* [Stored entries]:
---+---

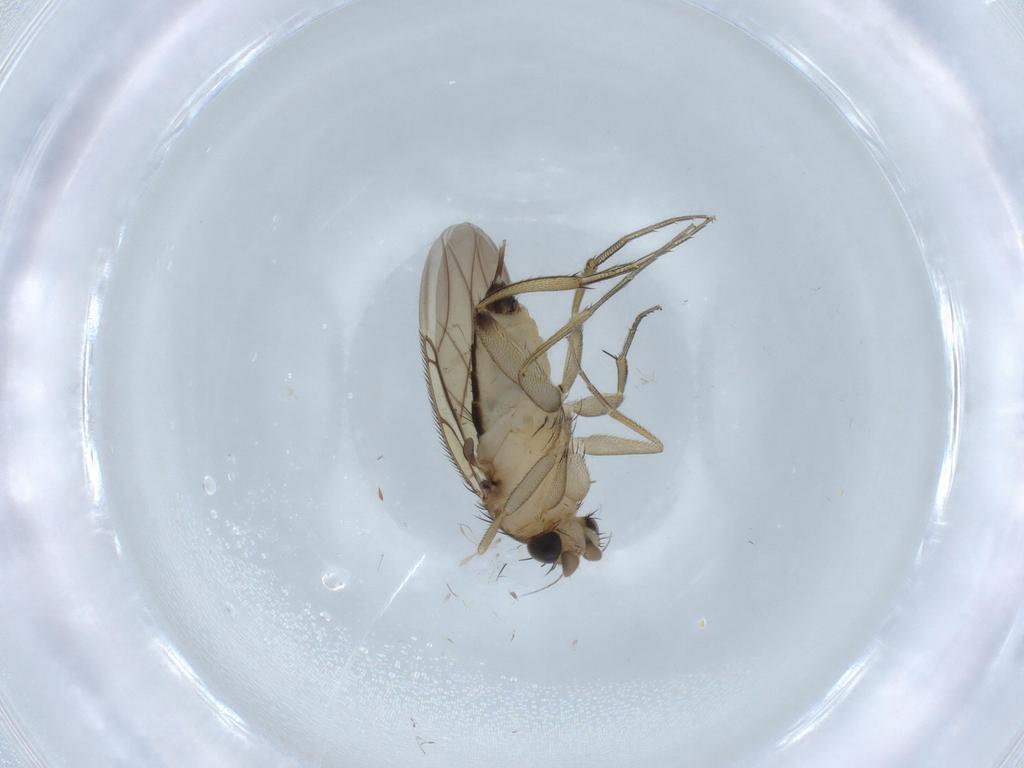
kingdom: Animalia
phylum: Arthropoda
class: Insecta
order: Diptera
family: Phoridae
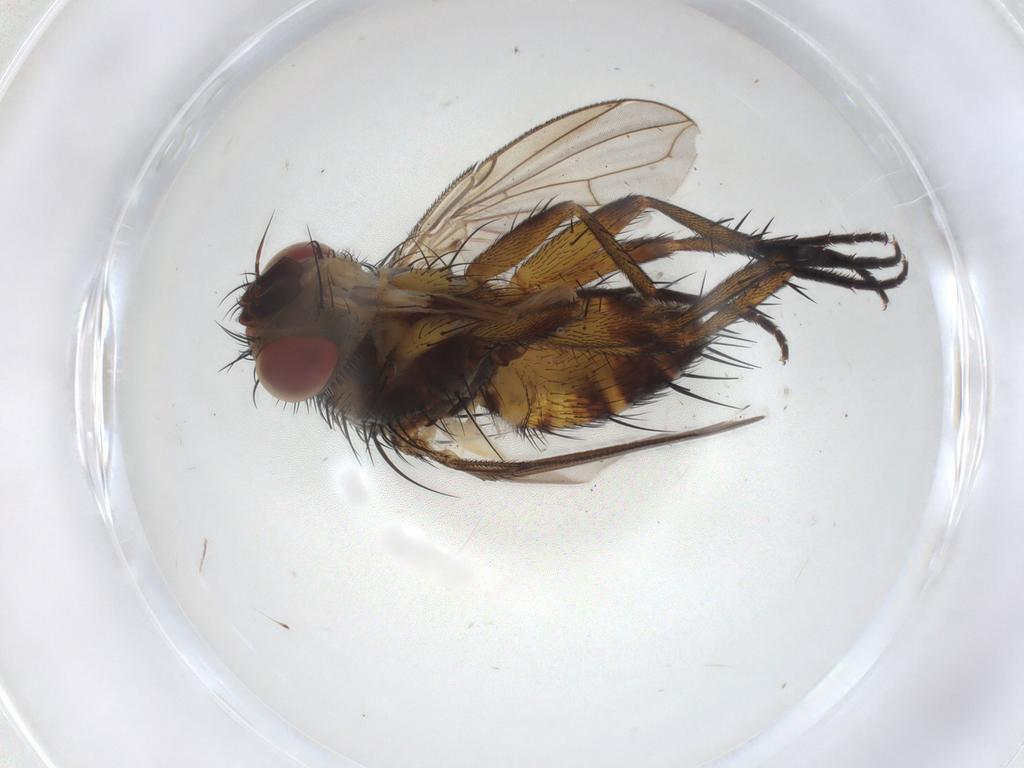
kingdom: Animalia
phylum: Arthropoda
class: Insecta
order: Diptera
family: Tachinidae
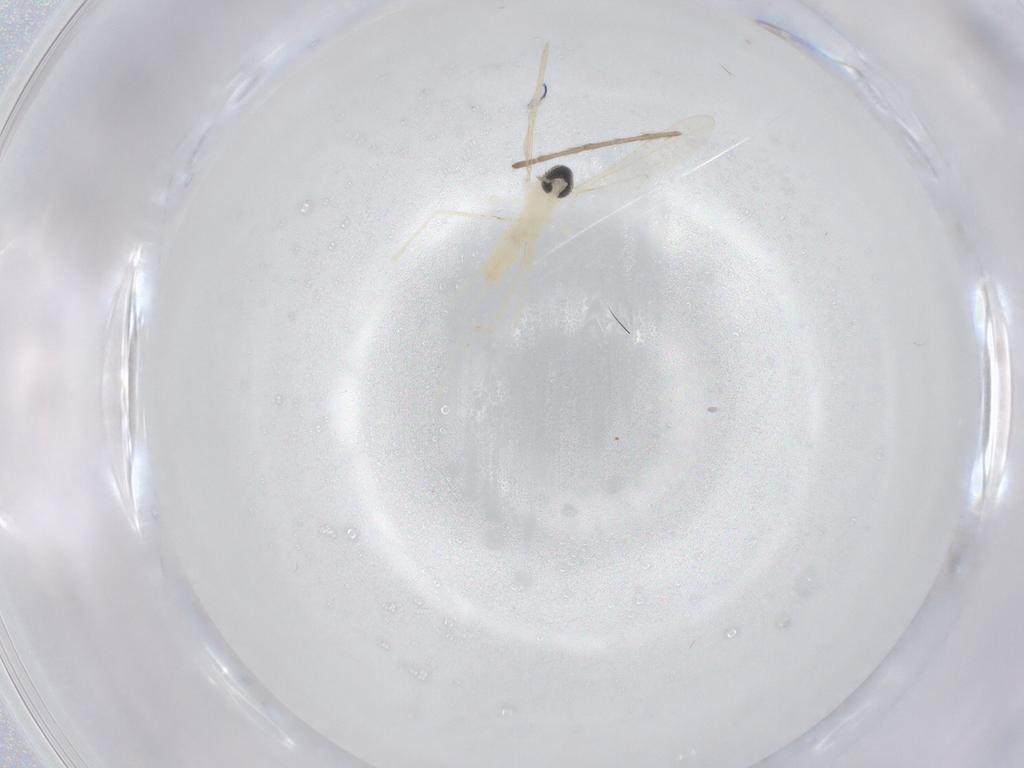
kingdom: Animalia
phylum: Arthropoda
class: Insecta
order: Diptera
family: Limoniidae
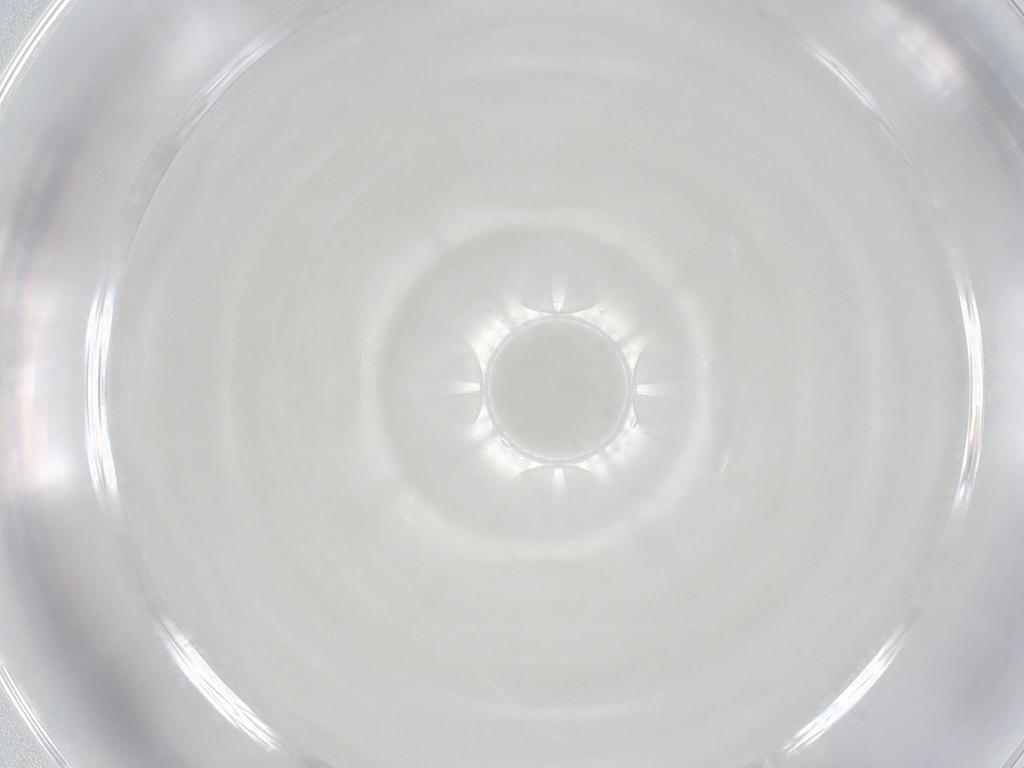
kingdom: Animalia
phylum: Arthropoda
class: Insecta
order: Diptera
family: Sciaridae
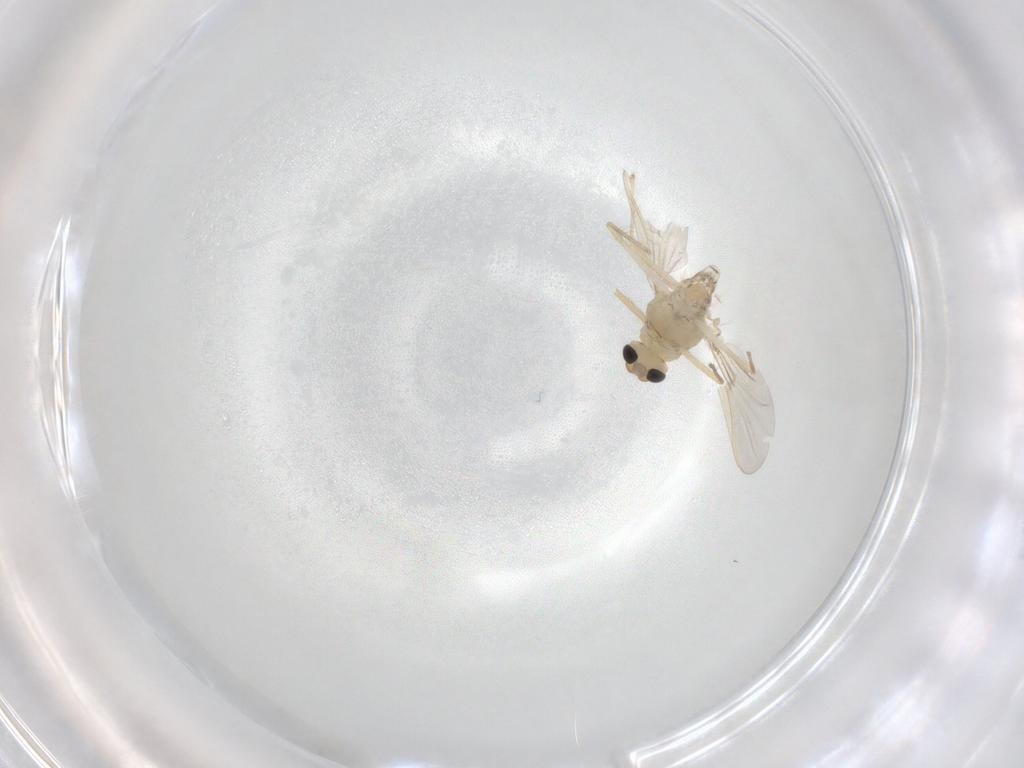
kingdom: Animalia
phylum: Arthropoda
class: Insecta
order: Diptera
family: Chironomidae
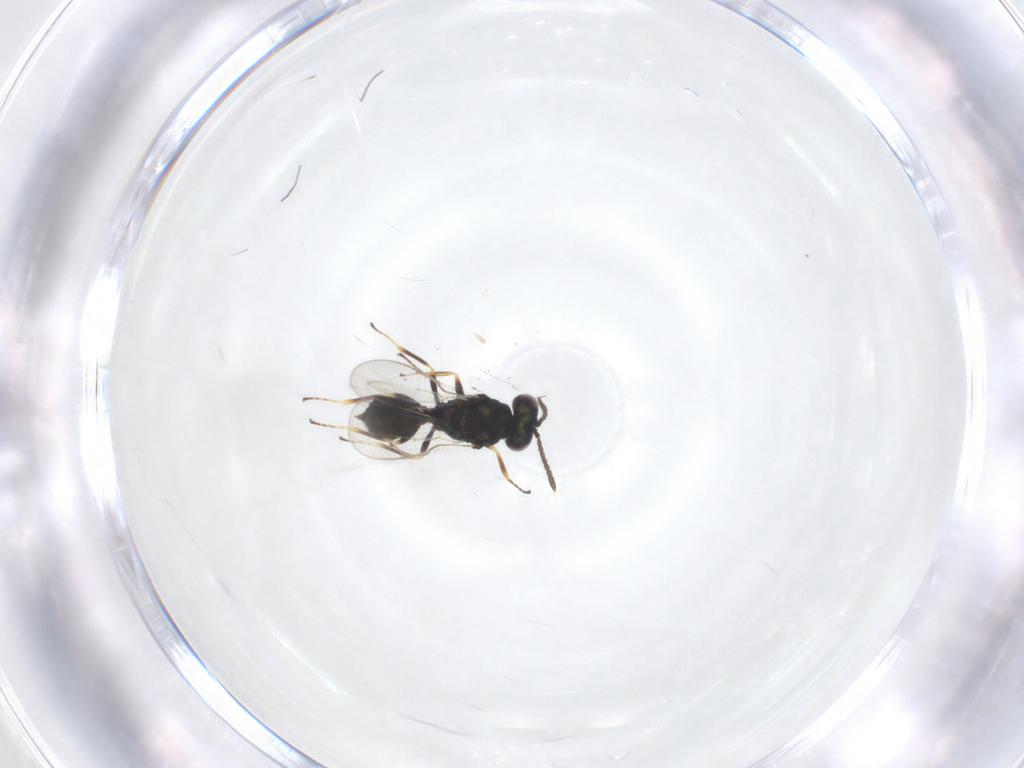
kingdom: Animalia
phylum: Arthropoda
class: Insecta
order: Hymenoptera
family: Pteromalidae
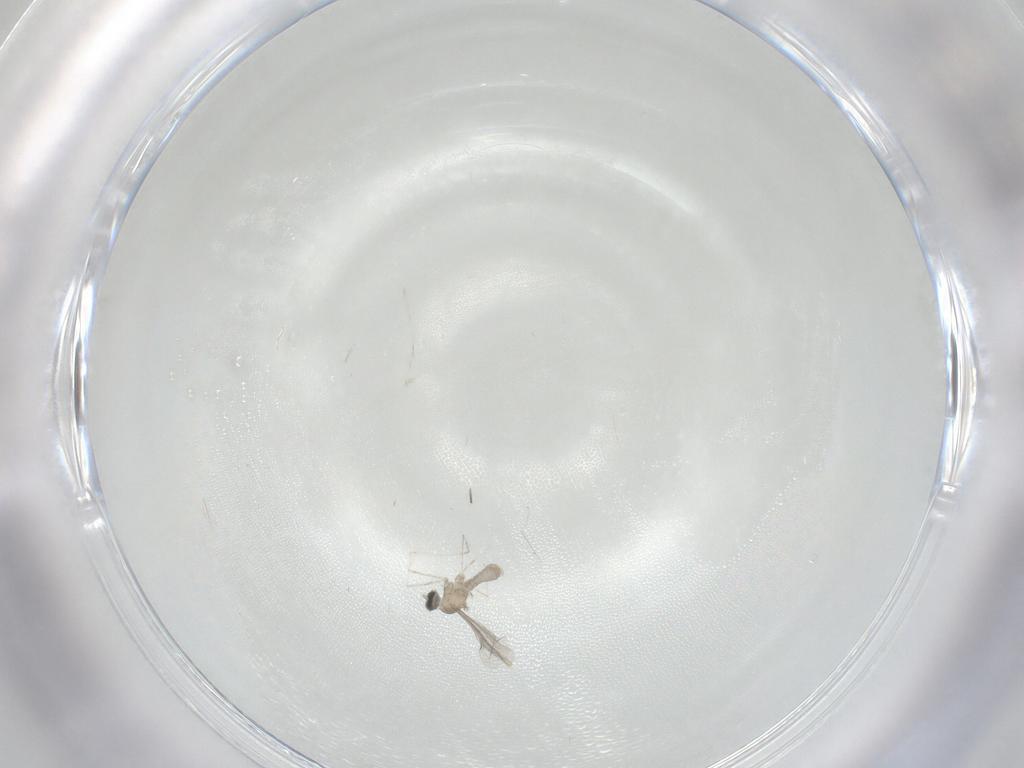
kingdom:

---+---

* [Required task]:
Rewrite the records above with "phylum" changed to "division" everywhere and every other line left as it is. Omit the picture lines from your answer.

* [Expected output]:
kingdom: Animalia
division: Arthropoda
class: Insecta
order: Diptera
family: Phoridae
kingdom: Animalia
division: Arthropoda
class: Insecta
order: Diptera
family: Tachinidae
kingdom: Animalia
division: Arthropoda
class: Insecta
order: Diptera
family: Limoniidae
kingdom: Animalia
division: Arthropoda
class: Insecta
order: Diptera
family: Sciaridae
kingdom: Animalia
division: Arthropoda
class: Insecta
order: Diptera
family: Chironomidae
kingdom: Animalia
division: Arthropoda
class: Insecta
order: Hymenoptera
family: Pteromalidae
kingdom:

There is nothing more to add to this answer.